- What you will do: Scan the material for the word "controller" and copy each line where it occurs.

=== Provided records ===

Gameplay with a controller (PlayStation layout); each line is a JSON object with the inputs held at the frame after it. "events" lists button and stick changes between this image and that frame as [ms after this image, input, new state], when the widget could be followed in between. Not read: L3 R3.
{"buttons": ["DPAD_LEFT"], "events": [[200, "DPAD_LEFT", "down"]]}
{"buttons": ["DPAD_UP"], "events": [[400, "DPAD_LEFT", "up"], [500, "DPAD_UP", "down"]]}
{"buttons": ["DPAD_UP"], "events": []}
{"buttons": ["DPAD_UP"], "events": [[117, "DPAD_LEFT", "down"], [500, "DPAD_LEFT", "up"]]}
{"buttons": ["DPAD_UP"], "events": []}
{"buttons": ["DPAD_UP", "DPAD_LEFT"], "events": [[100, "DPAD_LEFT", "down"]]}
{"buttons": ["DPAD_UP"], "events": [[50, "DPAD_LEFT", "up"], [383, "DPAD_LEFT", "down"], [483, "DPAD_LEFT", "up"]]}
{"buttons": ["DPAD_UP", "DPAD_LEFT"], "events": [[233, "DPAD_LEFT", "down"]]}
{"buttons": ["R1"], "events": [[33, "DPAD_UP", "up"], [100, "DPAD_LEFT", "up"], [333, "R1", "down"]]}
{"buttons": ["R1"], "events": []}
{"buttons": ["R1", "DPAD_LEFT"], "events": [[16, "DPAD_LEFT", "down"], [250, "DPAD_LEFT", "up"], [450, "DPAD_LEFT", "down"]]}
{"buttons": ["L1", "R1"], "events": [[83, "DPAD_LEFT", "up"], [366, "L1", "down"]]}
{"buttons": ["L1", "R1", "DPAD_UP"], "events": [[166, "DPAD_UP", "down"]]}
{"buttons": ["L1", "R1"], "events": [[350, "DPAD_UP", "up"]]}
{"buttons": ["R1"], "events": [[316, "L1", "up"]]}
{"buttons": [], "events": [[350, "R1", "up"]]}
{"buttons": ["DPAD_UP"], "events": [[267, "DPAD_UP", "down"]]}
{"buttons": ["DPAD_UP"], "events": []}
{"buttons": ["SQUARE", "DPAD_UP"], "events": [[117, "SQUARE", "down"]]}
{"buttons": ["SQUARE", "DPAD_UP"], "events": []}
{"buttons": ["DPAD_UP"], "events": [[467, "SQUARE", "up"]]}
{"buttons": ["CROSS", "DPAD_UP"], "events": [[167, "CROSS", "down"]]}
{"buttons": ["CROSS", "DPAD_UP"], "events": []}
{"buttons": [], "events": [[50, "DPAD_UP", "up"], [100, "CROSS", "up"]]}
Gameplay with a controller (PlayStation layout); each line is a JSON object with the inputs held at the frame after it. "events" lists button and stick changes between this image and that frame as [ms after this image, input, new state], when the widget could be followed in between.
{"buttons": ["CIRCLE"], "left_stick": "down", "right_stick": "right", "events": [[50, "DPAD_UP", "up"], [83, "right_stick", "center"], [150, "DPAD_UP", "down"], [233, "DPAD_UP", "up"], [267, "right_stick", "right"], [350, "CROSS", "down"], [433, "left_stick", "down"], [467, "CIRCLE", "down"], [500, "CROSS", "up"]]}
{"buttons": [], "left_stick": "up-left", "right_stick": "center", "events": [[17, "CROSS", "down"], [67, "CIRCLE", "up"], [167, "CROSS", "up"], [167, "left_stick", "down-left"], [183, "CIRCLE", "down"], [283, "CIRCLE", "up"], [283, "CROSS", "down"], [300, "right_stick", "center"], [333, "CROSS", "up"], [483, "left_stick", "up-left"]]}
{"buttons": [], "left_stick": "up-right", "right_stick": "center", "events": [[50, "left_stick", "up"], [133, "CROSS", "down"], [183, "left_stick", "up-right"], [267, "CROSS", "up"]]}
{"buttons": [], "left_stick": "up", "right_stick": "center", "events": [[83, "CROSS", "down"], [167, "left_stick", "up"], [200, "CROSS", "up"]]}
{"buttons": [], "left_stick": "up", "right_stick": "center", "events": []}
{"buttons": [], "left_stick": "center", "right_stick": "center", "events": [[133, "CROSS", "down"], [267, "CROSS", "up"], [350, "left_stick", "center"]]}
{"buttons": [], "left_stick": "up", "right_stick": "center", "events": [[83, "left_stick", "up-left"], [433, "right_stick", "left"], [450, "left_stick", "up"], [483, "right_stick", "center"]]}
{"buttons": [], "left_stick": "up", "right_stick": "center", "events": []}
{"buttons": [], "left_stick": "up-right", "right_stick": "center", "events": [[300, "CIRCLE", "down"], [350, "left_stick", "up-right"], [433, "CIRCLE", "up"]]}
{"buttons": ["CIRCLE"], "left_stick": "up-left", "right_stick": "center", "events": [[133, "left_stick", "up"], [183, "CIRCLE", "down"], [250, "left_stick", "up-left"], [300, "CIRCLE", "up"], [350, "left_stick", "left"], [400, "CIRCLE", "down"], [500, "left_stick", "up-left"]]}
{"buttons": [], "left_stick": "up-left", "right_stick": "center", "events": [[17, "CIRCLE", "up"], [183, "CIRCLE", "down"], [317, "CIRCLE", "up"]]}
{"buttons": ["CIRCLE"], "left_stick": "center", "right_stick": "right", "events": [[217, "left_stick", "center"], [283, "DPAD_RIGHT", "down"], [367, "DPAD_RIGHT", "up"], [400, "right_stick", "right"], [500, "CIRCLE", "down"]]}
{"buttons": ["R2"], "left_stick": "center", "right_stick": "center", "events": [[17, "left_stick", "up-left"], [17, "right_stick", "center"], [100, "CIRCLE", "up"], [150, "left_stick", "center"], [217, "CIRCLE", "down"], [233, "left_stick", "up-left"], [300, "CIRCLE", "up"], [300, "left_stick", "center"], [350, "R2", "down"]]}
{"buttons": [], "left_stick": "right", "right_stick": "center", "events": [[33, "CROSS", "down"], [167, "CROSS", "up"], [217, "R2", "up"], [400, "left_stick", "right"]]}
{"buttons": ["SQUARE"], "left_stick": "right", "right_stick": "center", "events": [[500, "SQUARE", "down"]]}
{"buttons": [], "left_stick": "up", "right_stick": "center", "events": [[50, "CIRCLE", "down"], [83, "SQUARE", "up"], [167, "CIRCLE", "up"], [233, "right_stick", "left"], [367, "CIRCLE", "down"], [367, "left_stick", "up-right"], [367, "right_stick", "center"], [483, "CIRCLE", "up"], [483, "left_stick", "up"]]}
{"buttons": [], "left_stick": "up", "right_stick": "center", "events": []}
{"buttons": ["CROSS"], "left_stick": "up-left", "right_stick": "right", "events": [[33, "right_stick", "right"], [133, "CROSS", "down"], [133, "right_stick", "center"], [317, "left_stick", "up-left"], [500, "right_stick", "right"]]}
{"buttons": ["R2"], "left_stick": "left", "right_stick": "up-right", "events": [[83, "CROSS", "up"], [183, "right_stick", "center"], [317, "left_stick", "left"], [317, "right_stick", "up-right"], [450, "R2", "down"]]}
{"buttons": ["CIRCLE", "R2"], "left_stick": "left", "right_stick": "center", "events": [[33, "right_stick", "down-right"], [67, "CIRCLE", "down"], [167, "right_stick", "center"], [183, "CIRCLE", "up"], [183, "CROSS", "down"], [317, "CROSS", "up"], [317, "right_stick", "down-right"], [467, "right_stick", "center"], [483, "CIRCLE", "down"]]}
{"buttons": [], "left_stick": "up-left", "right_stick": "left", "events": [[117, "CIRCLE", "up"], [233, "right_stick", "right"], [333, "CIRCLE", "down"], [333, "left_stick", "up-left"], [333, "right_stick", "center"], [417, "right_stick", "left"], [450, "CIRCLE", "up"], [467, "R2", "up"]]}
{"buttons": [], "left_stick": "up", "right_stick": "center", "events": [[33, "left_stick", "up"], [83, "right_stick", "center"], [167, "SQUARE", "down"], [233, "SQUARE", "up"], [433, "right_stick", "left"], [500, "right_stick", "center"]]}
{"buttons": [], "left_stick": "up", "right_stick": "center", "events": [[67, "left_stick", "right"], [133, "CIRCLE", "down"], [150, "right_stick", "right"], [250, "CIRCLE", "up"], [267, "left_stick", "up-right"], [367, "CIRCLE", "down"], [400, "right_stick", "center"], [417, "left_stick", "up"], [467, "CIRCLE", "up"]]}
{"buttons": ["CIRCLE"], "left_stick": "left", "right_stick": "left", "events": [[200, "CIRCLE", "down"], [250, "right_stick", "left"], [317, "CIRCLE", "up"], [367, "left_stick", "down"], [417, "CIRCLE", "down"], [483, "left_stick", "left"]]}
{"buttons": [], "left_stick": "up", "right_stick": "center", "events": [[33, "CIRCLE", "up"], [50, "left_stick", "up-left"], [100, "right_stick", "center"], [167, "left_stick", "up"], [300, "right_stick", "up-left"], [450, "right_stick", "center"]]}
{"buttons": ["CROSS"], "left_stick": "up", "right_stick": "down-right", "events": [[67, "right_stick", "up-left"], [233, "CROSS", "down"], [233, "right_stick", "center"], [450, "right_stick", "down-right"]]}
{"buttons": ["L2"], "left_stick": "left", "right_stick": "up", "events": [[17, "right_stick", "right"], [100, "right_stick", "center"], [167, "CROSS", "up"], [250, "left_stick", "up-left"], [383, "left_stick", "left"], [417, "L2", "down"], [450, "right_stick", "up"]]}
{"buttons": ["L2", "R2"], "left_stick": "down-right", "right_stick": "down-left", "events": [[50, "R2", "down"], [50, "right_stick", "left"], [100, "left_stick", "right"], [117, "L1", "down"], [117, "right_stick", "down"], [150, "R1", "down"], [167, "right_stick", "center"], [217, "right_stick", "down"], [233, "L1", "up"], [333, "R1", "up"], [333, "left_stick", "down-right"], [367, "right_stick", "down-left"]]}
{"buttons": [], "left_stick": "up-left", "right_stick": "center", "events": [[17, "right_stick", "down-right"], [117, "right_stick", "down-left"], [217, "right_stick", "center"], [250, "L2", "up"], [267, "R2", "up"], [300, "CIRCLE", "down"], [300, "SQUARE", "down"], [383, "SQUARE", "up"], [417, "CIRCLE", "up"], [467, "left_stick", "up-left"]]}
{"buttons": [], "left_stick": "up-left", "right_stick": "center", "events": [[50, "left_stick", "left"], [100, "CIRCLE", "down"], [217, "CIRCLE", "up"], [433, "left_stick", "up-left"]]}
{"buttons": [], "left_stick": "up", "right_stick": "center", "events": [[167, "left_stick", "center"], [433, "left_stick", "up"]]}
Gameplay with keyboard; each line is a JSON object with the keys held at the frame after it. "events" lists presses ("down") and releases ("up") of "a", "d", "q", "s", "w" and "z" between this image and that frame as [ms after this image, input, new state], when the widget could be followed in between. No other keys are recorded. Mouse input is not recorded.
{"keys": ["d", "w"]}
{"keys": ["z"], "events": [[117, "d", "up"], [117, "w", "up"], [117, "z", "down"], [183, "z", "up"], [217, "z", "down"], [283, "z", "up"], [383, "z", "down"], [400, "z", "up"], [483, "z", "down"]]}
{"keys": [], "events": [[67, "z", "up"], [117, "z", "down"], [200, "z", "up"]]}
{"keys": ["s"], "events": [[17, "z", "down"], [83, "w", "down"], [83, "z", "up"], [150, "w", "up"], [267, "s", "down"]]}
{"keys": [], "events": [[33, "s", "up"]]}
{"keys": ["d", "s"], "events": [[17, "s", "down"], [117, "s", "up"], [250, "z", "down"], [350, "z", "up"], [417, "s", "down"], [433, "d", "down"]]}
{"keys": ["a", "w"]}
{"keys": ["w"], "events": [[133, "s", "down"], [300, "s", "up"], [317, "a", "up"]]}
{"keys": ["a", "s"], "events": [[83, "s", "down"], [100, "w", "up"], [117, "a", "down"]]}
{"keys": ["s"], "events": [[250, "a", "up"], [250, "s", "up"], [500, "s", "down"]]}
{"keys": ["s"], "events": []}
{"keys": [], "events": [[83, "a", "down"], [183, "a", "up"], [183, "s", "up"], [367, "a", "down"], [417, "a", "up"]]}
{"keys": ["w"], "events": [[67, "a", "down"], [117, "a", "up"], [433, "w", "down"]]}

===

- Answer to this problem:
Gameplay with a controller (PlayStation layout); each line is a JSON object with the inputs held at the frame after it. "events" lists button and stick changes between this image and that frame as [ms after this image, input, new state], when the widget could be followed in between. Not read: L3 R3.
Gameplay with a controller (PlayStation layout); each line is a JSON object with the inputs held at the frame after it. "events" lists button and stick changes between this image and that frame as [ms after this image, input, new state], when the widget could be followed in between.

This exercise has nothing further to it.